• EXERCISE INPUT:
- Opening Delimiter -

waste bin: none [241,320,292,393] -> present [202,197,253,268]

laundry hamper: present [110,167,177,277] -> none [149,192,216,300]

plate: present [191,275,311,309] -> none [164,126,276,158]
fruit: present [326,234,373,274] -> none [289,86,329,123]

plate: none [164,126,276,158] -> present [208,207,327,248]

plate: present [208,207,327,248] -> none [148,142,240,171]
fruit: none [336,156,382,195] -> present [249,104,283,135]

- Closing Delimiter -
- Opening Delimiter -

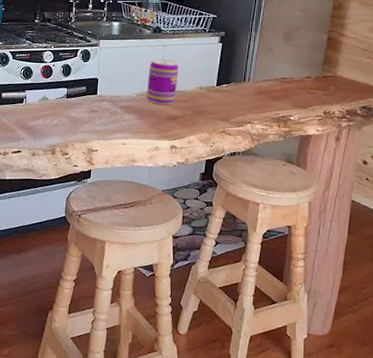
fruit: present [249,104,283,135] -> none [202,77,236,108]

- Closing Delimiter -

Only the lines with the string "plate" are wanted; pick them out of the records above and copy them.

plate: present [191,275,311,309] -> none [164,126,276,158]
plate: none [164,126,276,158] -> present [208,207,327,248]
plate: present [208,207,327,248] -> none [148,142,240,171]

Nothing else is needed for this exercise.